# Dosing question :)



## rachpreach (May 23, 2006)

Ok im just double checking to make sure that this dosing amount is ok. Here are some specs first:
100 gallon
co2 pressurized on ph controller
ph-6.6-6.7
kh-3
gh-4
2 wpg on 9-10hrs per day.

On sunday, tuesday, and thursday I dose:
.5 tsp of kno3
1/5 kh2po4
1 tsp k2so4

on monday, wednesday, and friday I dose:
1/8 csm+b

I just want to make sure that this is all in balance as far as nitrate/phosphate ratios go and any other ratios i dont know about..lol.
If I need to change anything let me know!


----------



## jrvs23 (Apr 14, 2006)

Go by the chart in the EI dosing guide for a 100+ gal tank.

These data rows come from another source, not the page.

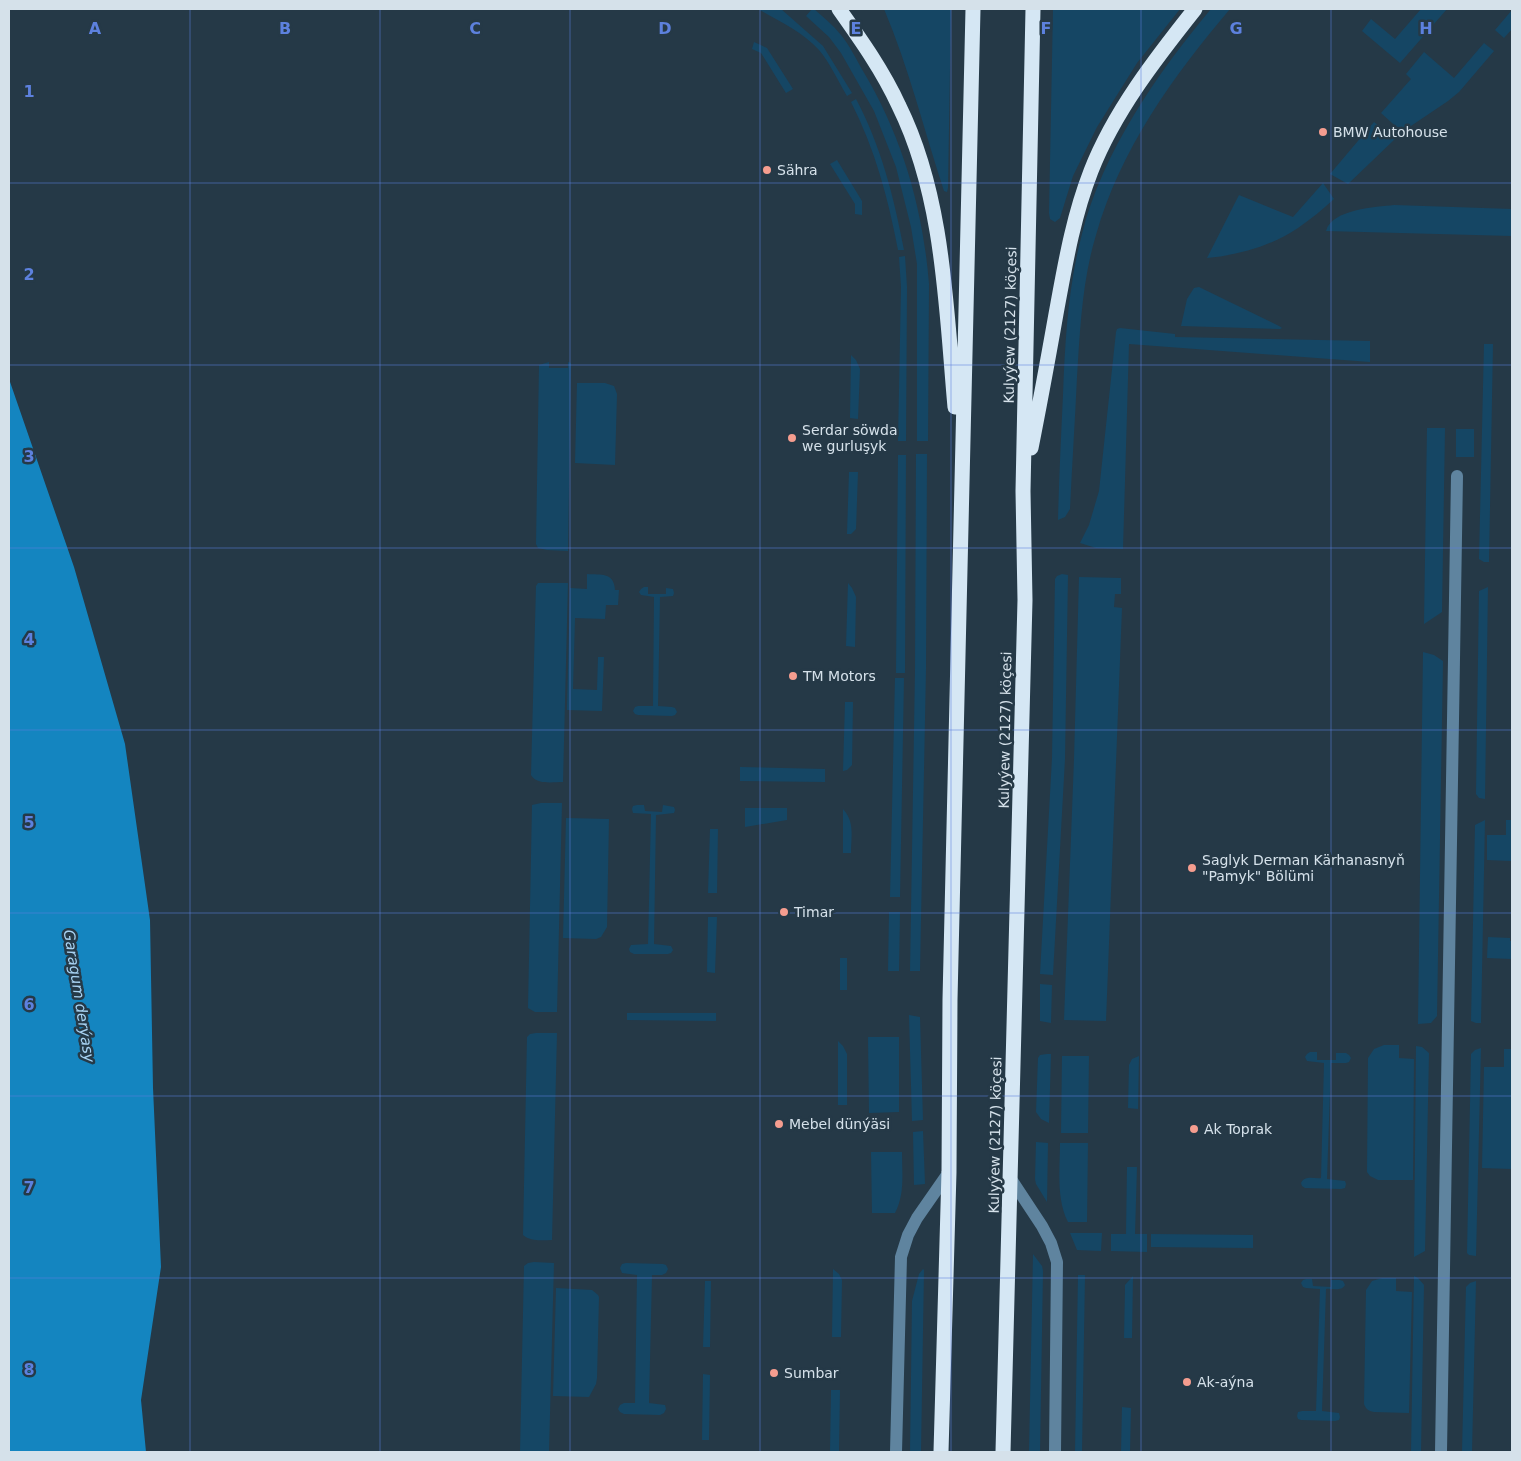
<svg xmlns="http://www.w3.org/2000/svg" width="1521" height="1461" font-family="'DejaVu Sans',sans-serif">
<style>
.green{fill:#154664}
.water{fill:#1485c0}
.lines{fill:none;stroke-linecap:round;stroke-linejoin:round}
.minor{stroke:#5f849f;stroke-width:12}
.highway{stroke:#d5e7f4;stroke-width:15}
.grid{fill:none;stroke:#5d81de;stroke-width:1;stroke-opacity:0.55}
.poi-dot{fill:#f59d8f;stroke:#253947;stroke-width:2}
.labels{text-anchor:middle;dominant-baseline:central;stroke-width:5;stroke-linejoin:round;paint-order:stroke}
.poi-label{font-size:14px;fill:#d5e1ea;stroke:#253947;text-anchor:start}
.street-label{font-size:14px;fill:#d5e1ea;stroke:#253947}
.water-label{font-size:15px;font-style:italic;fill:#a8d3f3;stroke:#253947}
.grid-label{font-size:16px;text-anchor:middle;font-weight:bold;fill:#5d81de;stroke:#253947;stroke-width:5;stroke-linejoin:round;paint-order:stroke}
</style>
<rect width="100%" height="100%" fill="#253947"/>
<!-- green -->
<path class="green" d="M 758,9 L 781,9 L 823,46 L 852,93 L 847,96 C 838,81 830,63 819,50 C 803,32 779,21 758,9 Z
M 812,9 L 814,9 C 823,17 833,25 841,35 C 850,46 856,59 863,71 C 902,136 923,208 929,284 L 928,441 L 917,441 L 917,264 L 911,227 L 896,167 L 874,111 L 841,53 L 829,37 L 806,16 Z
M 884,9 L 951,9 L 948,188 L 947,192 L 944,191 C 924,130 909,68 884,9 Z
M 1053,9 L 1180,9 L 1137,63 L 1097,127 L 1073,176 L 1060,218 L 1055,222 L 1050,219 L 1049,213 Z
M 1211,9 L 1230,9 C 1173,76 1120,150 1096,235 C 1082,281 1080,330 1077,377 C 1075,421 1072,465 1070,509 L 1065,517 L 1058,520 C 1059,479 1061,437 1063,395 C 1065,341 1068,287 1082,234 C 1102,153 1158,72 1211,9 Z
M 1421,9 L 1447,9 L 1400,63 L 1362,31 L 1371,19 L 1395,39 Z
M 1512,10 L 1512,29 L 1504,38 L 1495,30 Z
M 754,42 L 767,48 L 793,89 L 786,93 L 761,53 L 752,49 Z
M 1484,43 L 1494,51 L 1459,92 L 1448,101 L 1402,132 L 1381,113 L 1411,79 L 1406,74 L 1424,52 L 1454,78 Z
M 856,99 C 881,146 894,197 904,250 L 898,250 C 888,198 875,149 851,102 Z
M 1374,122 L 1395,139 L 1348,184 L 1330,174 Z
M 837,160 L 862,201 L 862,215 L 855,214 L 855,204 L 830,164 Z
M 1323,183 L 1334,199 C 1323,209 1311,219 1298,228 C 1271,246 1239,255 1207,258 L 1239,195 L 1293,217 Z
M 1394,205 L 1512,209 L 1512,236 L 1326,231 C 1332,209 1376,207 1394,205 Z
M 905,256 L 907,287 L 906,441 L 898,441 L 901,287 L 899,257 Z
M 1199,287 L 1279,326 L 1282,328 L 1280,329 L 1181,326 L 1187,299 L 1194,288 Z
M 1120,328 L 1175,334 L 1175,337 L 1370,341 L 1370,362 L 1129,344 L 1123,549 L 1096,548 L 1080,543 L 1089,525 L 1099,491 L 1116,332 L 1117,329 Z
M 1484,344 L 1493,344 L 1489,562 L 1484,562 L 1479,559 Z
M 851,355 L 856,360 L 860,369 L 858,419 L 850,418 Z
M 549,362 L 549,368 L 568,368 L 568,362 L 571,363 L 568,551 L 547,550 L 538,548 L 536,544 L 539,365 Z
M 577,383 L 605,383 L 614,386 L 617,394 L 615,465 L 575,463 Z
M 1427,428 L 1445,428 L 1442,612 L 1424,624 Z
M 1456,429 L 1474,429 L 1474,457 L 1456,457 Z
M 916,454 L 927,454 L 926,669 L 920,971 L 910,971 L 915,670 Z
M 898,455 L 906,455 L 905,673 L 896,673 Z
M 849,472 L 858,472 L 856,529 L 851,534 L 847,534 Z
M 587,574 C 601,575 614,572 615,590 L 619,590 L 618,605 L 606,605 L 605,619 L 575,618 L 573,689 L 597,690 L 598,657 L 604,657 L 602,711 L 567,710 L 570,588 L 587,589 Z
M 1062,574 L 1068,575 L 1065,759 L 1053,975 L 1040,974 L 1052,758 L 1055,579 L 1057,576 Z
M 1079,577 L 1121,578 L 1121,594 L 1115,594 L 1114,607 L 1122,608 L 1106,1021 L 1064,1020 L 1074,759 Z
M 538,583 L 568,583 L 563,782 C 553,782 536,785 531,775 L 536,586 Z
M 848,583 L 852,588 L 856,597 L 855,647 L 846,646 Z
M 644,587 L 648,587 L 648,594 L 666,594 L 666,588 L 673,589 L 674,593 L 673,596 L 660,597 L 658,706 L 672,707 L 675,708 L 677,712 L 675,715 L 672,716 L 638,715 L 635,714 L 633,711 L 635,707 L 638,706 L 653,706 L 654,597 L 641,595 L 639,592 L 641,589 Z
M 1488,587 L 1485,799 L 1479,798 L 1476,794 L 1479,591 Z
M 1423,652 L 1434,655 L 1443,661 L 1437,1016 L 1431,1023 L 1418,1024 Z
M 895,678 L 904,678 L 900,897 L 890,897 Z
M 845,702 L 853,702 L 852,765 L 847,770 L 843,771 Z
M 740,767 L 825,769 L 825,782 L 740,781 Z
M 541,803 L 562,803 L 557,1012 L 535,1012 L 528,1008 L 532,805 Z
M 637,805 L 644,805 L 645,811 L 662,812 L 663,805 L 674,807 L 675,810 L 674,813 L 656,815 L 654,944 L 671,946 L 673,950 L 671,953 L 668,954 L 634,954 L 630,952 L 629,949 L 631,945 L 648,944 L 651,814 L 633,813 L 632,809 L 633,806 Z
M 745,808 L 787,808 L 787,820 L 745,827 Z
M 843,809 C 855,822 851,836 851,853 L 843,853 Z
M 566,818 L 609,819 L 607,927 L 601,937 L 596,939 L 563,938 Z
M 1485,820 L 1481,1023 L 1476,1023 L 1471,1021 L 1475,825 Z
M 1506,820 L 1512,820 L 1511,861 L 1487,860 L 1487,835 L 1506,835 Z
M 710,829 L 718,829 L 717,893 L 708,893 Z
M 889,912 L 900,912 L 899,971 L 888,971 Z
M 708,917 L 717,917 L 715,973 L 707,972 Z
M 1488,937 L 1510,938 L 1510,941 L 1512,941 L 1512,959 L 1487,958 Z
M 840,958 L 847,958 L 847,990 L 840,990 Z
M 1040,984 L 1052,985 L 1051,1023 L 1040,1021 Z
M 627,1013 L 716,1013 L 716,1021 L 627,1020 Z
M 909,1015 L 920,1017 L 923,1120 L 912,1121 Z
M 536,1033 L 557,1033 L 552,1240 C 542,1240 531,1242 523,1235 L 527,1037 L 530,1034 Z
M 868,1037 L 899,1037 L 899,1112 L 869,1113 Z
M 838,1041 L 843,1046 L 847,1054 L 847,1105 L 838,1105 Z
M 1384,1045 L 1399,1045 L 1399,1058 L 1414,1059 L 1413,1180 L 1378,1180 L 1370,1176 L 1367,1172 L 1368,1058 L 1374,1049 Z
M 1416,1046 L 1422,1047 L 1429,1053 L 1425,1251 L 1414,1257 Z
M 1481,1048 L 1476,1256 L 1469,1255 L 1467,1253 L 1471,1054 L 1475,1050 Z
M 1504,1049 L 1512,1049 L 1512,1169 L 1482,1168 L 1484,1067 L 1504,1067 Z
M 1310,1052 L 1317,1052 L 1317,1060 L 1336,1060 L 1336,1053 L 1346,1053 L 1349,1055 L 1351,1058 L 1349,1062 L 1346,1063 L 1331,1063 L 1327,1179 L 1345,1181 L 1346,1184 L 1345,1188 L 1341,1189 L 1305,1188 L 1302,1186 L 1301,1183 C 1305,1175 1314,1179 1321,1178 L 1324,1063 L 1307,1061 L 1305,1057 L 1307,1054 Z
M 1047,1054 L 1051,1054 L 1049,1123 L 1041,1119 L 1036,1112 L 1038,1058 L 1040,1055 Z
M 1062,1056 L 1089,1056 L 1088,1133 L 1061,1133 Z
M 1139,1056 L 1138,1109 L 1128,1108 L 1129,1065 L 1132,1059 Z
M 923,1131 L 925,1184 L 914,1185 L 913,1132 Z
M 1036,1142 L 1048,1143 L 1047,1202 L 1036,1184 L 1035,1179 Z
M 1060,1143 L 1088,1143 L 1087,1222 L 1068,1222 C 1056,1198 1060,1169 1060,1143 Z
M 871,1152 L 902,1152 C 902,1173 905,1194 895,1213 L 872,1213 Z
M 1127,1167 L 1137,1167 L 1135,1234 L 1147,1234 L 1147,1252 L 1111,1251 L 1111,1234 L 1126,1234 Z
M 1070,1233 L 1102,1233 L 1101,1251 L 1077,1250 Z
M 1151,1234 L 1253,1235 L 1253,1248 L 1151,1247 Z
M 1033,1254 L 1042,1266 L 1043,1271 L 1040,1452 L 1029,1452 Z
M 534,1262 L 554,1263 L 549,1452 L 520,1452 L 524,1266 L 528,1263 Z
M 626,1263 L 663,1264 L 666,1265 L 668,1269 L 666,1273 L 662,1275 L 652,1275 L 649,1403 L 665,1405 L 666,1409 L 664,1413 L 660,1415 L 624,1414 L 620,1412 L 618,1409 L 620,1405 L 624,1403 L 635,1403 L 637,1275 L 622,1273 L 620,1268 L 622,1264 Z
M 833,1269 L 839,1274 L 842,1280 L 841,1337 L 832,1337 Z
M 923,1269 L 924,1270 L 921,1452 L 910,1452 L 912,1301 L 919,1274 Z
M 1078,1275 L 1085,1275 L 1082,1452 L 1075,1452 Z
M 1133,1276 L 1132,1338 L 1124,1338 L 1125,1289 L 1125,1285 Z
M 1414,1276 L 1418,1278 L 1424,1285 L 1421,1452 L 1411,1452 Z
M 1382,1278 L 1396,1278 L 1396,1291 L 1412,1292 L 1409,1413 L 1374,1412 C 1368,1411 1366,1409 1364,1404 L 1366,1290 L 1372,1281 Z
M 1306,1279 L 1312,1279 L 1313,1286 L 1331,1287 L 1331,1280 L 1340,1280 L 1343,1281 L 1345,1285 C 1341,1292 1332,1288 1326,1289 L 1322,1411 L 1339,1413 L 1340,1417 L 1339,1420 L 1335,1421 L 1301,1420 L 1298,1419 L 1297,1416 L 1298,1412 L 1302,1411 L 1316,1411 L 1320,1289 L 1306,1288 L 1303,1287 L 1301,1283 L 1303,1280 Z
M 705,1281 L 711,1281 L 710,1347 L 703,1347 Z
M 1476,1281 L 1472,1452 L 1462,1452 L 1466,1287 L 1470,1283 Z
M 556,1288 L 592,1290 L 598,1295 L 599,1297 L 597,1378 L 596,1384 L 589,1397 L 553,1396 Z
M 703,1374 L 710,1375 L 709,1440 L 702,1440 Z
M 831,1390 L 840,1390 L 839,1452 L 830,1452 Z
M 1122,1407 L 1131,1408 L 1130,1452 L 1121,1452 Z"/>
<!-- water -->
<path class="water" d="M 9,379 L 74,567 L 125,744 L 150,920 L 153,1088 L 161,1267 L 141,1400 L 146,1452 L 9,1452 Z"/>
<g class="lines">
<!-- minor -->
<path class="minor" d="M 1011,1179 L 1042,1226 L 1051,1243 L 1057,1262 L 1055,1452
M 896,1452 L 901,1257 L 908,1235 L 917,1218 L 949,1172
M 1441,1452 L 1457,476"/>
<!-- highway -->
<path class="highway" d="M 839,9 C 861,40 883,71 899,106 C 944,197 946,308 955,407
M 1031,448 C 1040,403 1048,359 1056,314 C 1065,265 1073,217 1091,171 C 1114,112 1156,58 1195,9
M 941,1452 L 949,1172 L 950,1000 L 973,9
M 1003,1452 L 1025,600 L 1023,491 L 1033,9"/>
</g>
<!-- grid -->
<path class="grid" d="M 190,9 L 190,1452M 380,9 L 380,1452M 570,9 L 570,1452M 760,9 L 760,1452M 951,9 L 951,1452M 1141,9 L 1141,1452M 1331,9 L 1331,1452M 9,183 L 1512,183M 9,365 L 1512,365M 9,548 L 1512,548M 9,730 L 1512,730M 9,913 L 1512,913M 9,1096 L 1512,1096M 9,1278 L 1512,1278"/>
<!-- markers -->
<g class="poi-dot">
<circle cx="1323" cy="132" r="5"/>
<circle cx="767" cy="170" r="5"/>
<circle cx="792" cy="438" r="5"/>
<circle cx="793" cy="676" r="5"/>
<circle cx="1192" cy="868" r="5"/>
<circle cx="784" cy="912" r="5"/>
<circle cx="779" cy="1124" r="5"/>
<circle cx="1194" cy="1129" r="5"/>
<circle cx="774" cy="1373" r="5"/>
<circle cx="1187" cy="1382" r="5"/>
</g>
<g class="labels">
<!-- poi labels -->
<g class="poi-label">
<text x="1333" y="132">BMW Autohouse</text>
<text x="777" y="170">Sähra</text>
<text x="802" y="430">Serdar söwda<tspan x="802" dy="16">we gurluşyk</tspan></text>
<text x="803" y="676">TM Motors</text>
<text x="1202" y="860">Saglyk Derman Kärhanasnyň<tspan x="1202" dy="16">"Pamyk" Bölümi</tspan></text>
<text x="794" y="912">Timar</text>
<text x="789" y="1124">Mebel dünýäsi</text>
<text x="1204" y="1129">Ak Toprak</text>
<text x="784" y="1373">Sumbar</text>
<text x="1197" y="1382">Ak-aýna</text>
</g>
<!-- street labels -->
<g class="street-label">
<text transform="translate(1010 325) rotate(-89)">Kulyýew (2127) köçesi</text>
<text transform="translate(1005 730) rotate(-89)">Kulyýew (2127) köçesi</text>
<text transform="translate(995 1135) rotate(-89)">Kulyýew (2127) köçesi</text>
</g>
<!-- water labels -->
<g class="water-label">
<text transform="translate(79 996) rotate(81)">Garagum derýasy</text>
</g>
</g>
<g class="grid-label">
<text x="95" y="34">A</text>
<text x="285" y="34">B</text>
<text x="475" y="34">C</text>
<text x="665" y="34">D</text>
<text x="856" y="34">E</text>
<text x="1046" y="34">F</text>
<text x="1236" y="34">G</text>
<text x="1426" y="34">H</text>
<text x="29" y="97">1</text>
<text x="29" y="280">2</text>
<text x="29" y="462">3</text>
<text x="29" y="645">4</text>
<text x="29" y="828">5</text>
<text x="29" y="1010">6</text>
<text x="29" y="1193">7</text>
<text x="29" y="1375">8</text>
</g>
<!-- border -->
<rect width="1521" height="1461" fill="none" stroke="#d5e1ea" stroke-width="20"/>
</svg>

The amounts you have are way low.


----------



## rachpreach (May 23, 2006)

where is the EI dosing guide?


----------



## hoppycalif (Apr 7, 2005)

http://www.aquaticplantcentral.com/...zing/15225-estimative-index-dosing-guide.html


----------



## rachpreach (May 23, 2006)

but can these amounts apply for only 2wpg?


----------



## John N. (Dec 11, 2005)

For a 2.0 wpg, I would use the dosage for the one recommended below your particular tank size, and go from there. That way you can ensure that you are getting all the nutrients, and not overly overdosing the fertilizers. If you start to see any deficiencies in the new growth then steadily increase the dosages until you see healthy growth all around.

-John N.


----------



## hoppycalif (Apr 7, 2005)

Two watts per gallon on a 100 gallon tank is not low light. It should be enough light to grow almost everything. Possibly it could be called moderate light, but not low.


----------



## rachpreach (May 23, 2006)

the EI dosing doesnt list for phosphate dosing. I know that there is a ratio on nitrate and phosphate. So if i added 3/4 tsp. of nitrate then how much phosphate should i add?


----------



## John N. (Dec 11, 2005)

3/4 tsp KNO3 - Nitrates
¼ tsp KH2P04 - Phosphates
¼ tsp K2SO4 - Potassium (optional)
+/- ¼ tsp Plantex.

You don't have to worry too much about the exact ratios. Remember these are all estimative doses, it doesn't have to completely exact. You can add a "pinch" more of each if you fill that the plants are showing deficiencies. At 2.0 wpg you'll be fine dosing the above amounts. But FYI the above in a 100 gallons, is 3:1 N to P

-John N.


----------



## John N. (Dec 11, 2005)

3/4 tsp KNO3 - Nitrates
¼ tsp KH2P04 - Phosphates
¼ tsp K2SO4 - Potassium (optional)
¼ tsp Plantex.

You don't have to worry too much about the exact ratios. Remember these are all estimative doses, it doesn't have to completely exact. You can add a "pinch" more of each if you feel that the plants are showing deficiencies. At 2.0 wpg you'll be fine dosing the above amounts. But FYI the above in a 100 gallons, is 3:1 N to P

-John N.


----------



## rachpreach (May 23, 2006)

ok thank you very much john n.


----------



## rachpreach (May 23, 2006)

BTW if you look at my original dosing regimen I had close to the same amount in teaspoons but i had more potassium which i dosed at 1 teaspoon. Should i decrease that to 1/4 tsp or dose it matter?


----------



## John N. (Dec 11, 2005)

The increase dosage from both KNO3 and KH2PO4 should provide sufficient potassium levels for the tank, hence the optional dosage of K2SO4. But if you were to dose it, go with 1/4 tsp of K+

-John N.


----------